The secondary air nozzle is slidably provided with the concentration adjusting ring, so that the pulverized coal can be biased in the primary air for conveyance inside the pulverized coal nozzle to partially increase the concentration. As a result, the combustion of the pulverized coal burner can be stabilized when the load of the mill is low, and the need for providing an external cyclone can be eliminated.

Since there is no need to provide an external cyclone, the configuration can be simplified, the cost can be reduced, and maintenance can be facilitated.

[Brief description of the drawings]

FIG. 1 is a side sectional view of one embodiment of the present invention, and FIG.
FIG. 3 is a view taken along the line II-II, FIG. 3 is a view taken along the line III-III of FIG.
4 is a partially enlarged view showing an operation state of FIG. 1, FIG. 5 is a partially enlarged view showing another operation state of FIG. 1, and FIG. 6 is a side sectional view of another embodiment of the present invention. , FIG. 7 is VII-V of FIG.
FIG. In the figure, 1 is a pulverized coal burner, 2 is a tertiary air nozzle, 3 is a pulverized coal nozzle, 6 is a pulverized coal supply port, 8 is a straight running guide, 9 is a concentration adjusting ring, 21 is a straight running guide, 23 is an inner passage, 24 Indicates an outer passage, and 25 indicates a separation cylinder.

 ──────────────────────────────────────────────────続 き Continued on the front page (72) Inventor Takashi Tanaka 2-29-8 Naruse, Machida-shi, Tokyo (72) Inventor Shoshi 3-2-1-16 Toyosu, Koto-ku, Tokyo Ishikawa Shimaharima Heavy Industries, Ltd.
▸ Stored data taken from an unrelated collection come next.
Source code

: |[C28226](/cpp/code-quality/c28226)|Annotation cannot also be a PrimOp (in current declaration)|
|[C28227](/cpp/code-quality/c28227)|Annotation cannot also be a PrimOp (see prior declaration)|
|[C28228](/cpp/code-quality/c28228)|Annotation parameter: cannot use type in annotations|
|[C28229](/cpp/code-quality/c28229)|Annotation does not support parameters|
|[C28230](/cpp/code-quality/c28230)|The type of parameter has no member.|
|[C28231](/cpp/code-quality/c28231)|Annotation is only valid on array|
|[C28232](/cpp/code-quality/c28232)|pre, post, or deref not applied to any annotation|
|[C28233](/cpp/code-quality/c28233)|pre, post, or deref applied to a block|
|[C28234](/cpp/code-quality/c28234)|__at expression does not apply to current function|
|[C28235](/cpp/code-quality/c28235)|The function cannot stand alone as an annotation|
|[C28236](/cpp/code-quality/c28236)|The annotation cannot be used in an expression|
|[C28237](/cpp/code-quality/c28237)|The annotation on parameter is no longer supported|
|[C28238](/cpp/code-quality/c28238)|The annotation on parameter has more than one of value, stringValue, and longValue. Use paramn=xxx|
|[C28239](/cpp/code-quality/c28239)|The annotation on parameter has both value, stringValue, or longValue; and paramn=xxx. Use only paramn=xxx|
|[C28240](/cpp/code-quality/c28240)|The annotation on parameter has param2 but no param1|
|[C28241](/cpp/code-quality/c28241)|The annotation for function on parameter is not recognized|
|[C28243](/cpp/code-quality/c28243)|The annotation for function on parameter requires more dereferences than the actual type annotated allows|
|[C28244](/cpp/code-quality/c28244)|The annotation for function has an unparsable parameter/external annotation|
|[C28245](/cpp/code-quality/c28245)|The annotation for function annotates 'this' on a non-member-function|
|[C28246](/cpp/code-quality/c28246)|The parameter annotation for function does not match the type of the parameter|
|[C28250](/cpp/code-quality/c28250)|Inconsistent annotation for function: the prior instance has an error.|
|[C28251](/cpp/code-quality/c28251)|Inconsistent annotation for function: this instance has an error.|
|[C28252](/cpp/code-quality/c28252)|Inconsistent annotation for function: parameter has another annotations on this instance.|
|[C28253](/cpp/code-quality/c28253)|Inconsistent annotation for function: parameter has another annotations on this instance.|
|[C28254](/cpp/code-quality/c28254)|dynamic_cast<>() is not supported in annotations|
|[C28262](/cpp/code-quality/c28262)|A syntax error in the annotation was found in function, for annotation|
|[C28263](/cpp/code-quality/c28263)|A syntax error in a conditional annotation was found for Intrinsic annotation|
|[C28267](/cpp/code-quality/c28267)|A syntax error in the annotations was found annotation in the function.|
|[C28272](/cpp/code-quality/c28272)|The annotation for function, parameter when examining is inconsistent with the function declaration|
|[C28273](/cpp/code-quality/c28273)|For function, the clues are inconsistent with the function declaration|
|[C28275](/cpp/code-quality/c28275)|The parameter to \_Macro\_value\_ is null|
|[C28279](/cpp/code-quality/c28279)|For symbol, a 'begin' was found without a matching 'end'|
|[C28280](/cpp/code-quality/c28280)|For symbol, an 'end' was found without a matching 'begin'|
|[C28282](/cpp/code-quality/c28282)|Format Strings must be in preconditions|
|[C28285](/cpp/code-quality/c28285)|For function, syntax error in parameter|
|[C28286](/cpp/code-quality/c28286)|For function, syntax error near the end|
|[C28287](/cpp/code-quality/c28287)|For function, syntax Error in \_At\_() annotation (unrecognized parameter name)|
Inside the general office (72) Inventor Keiji Makino 3-2-1-16 Toyosu, Koto-ku, Tokyo Ishikawa Shima-Harima Heavy Industries, Ltd.Toyosu general office (72) Inventor Minoru Kirisawa 3-2-1, Toyosu, Koto-ku, Tokyo Ishikawa Shimaharima Heavy Industries, Ltd., Toyosu General Office (56)

Claims (2)

(57) [Claims] 1. A substantially cylindrical tertiary air nozzle, a pulverized coal nozzle concentrically disposed on the outer periphery of the tertiary air nozzle, and a fine powder formed tangentially at a rear end of the pulverized coal nozzle. A charcoal supply port, a rectilinear guide extending in the front-rear direction attached to the inner surface of the pulverized coal nozzle, and a concentration adjusting ring provided slidably in the front-rear direction in the pulverized coal nozzle along the outer periphery of the tertiary air nozzle. A pulverized coal burner characterized by comprising: 2. A substantially cylindrical tertiary air nozzle, a pulverized coal nozzle concentrically arranged on the outer periphery of the tertiary air nozzle, and a fine powder formed tangentially at a rear end of the pulverized coal nozzle. A coal supply port, a rectilinear guide extending in the front-rear direction attached to the inner surface of the pulverized coal nozzle tip, and a separation tube separating the inside of the pulverized coal nozzle tip provided at the pulverized coal nozzle tip into an inner passage and an outer passage. And a concentration adjusting ring provided on the rear end side of the separation cylinder of the pulverized coal nozzle along the outer periphery of the tertiary air nozzle so as to be slidable in the front-rear direction inside the pulverized coal nozzle. Charcoal burner.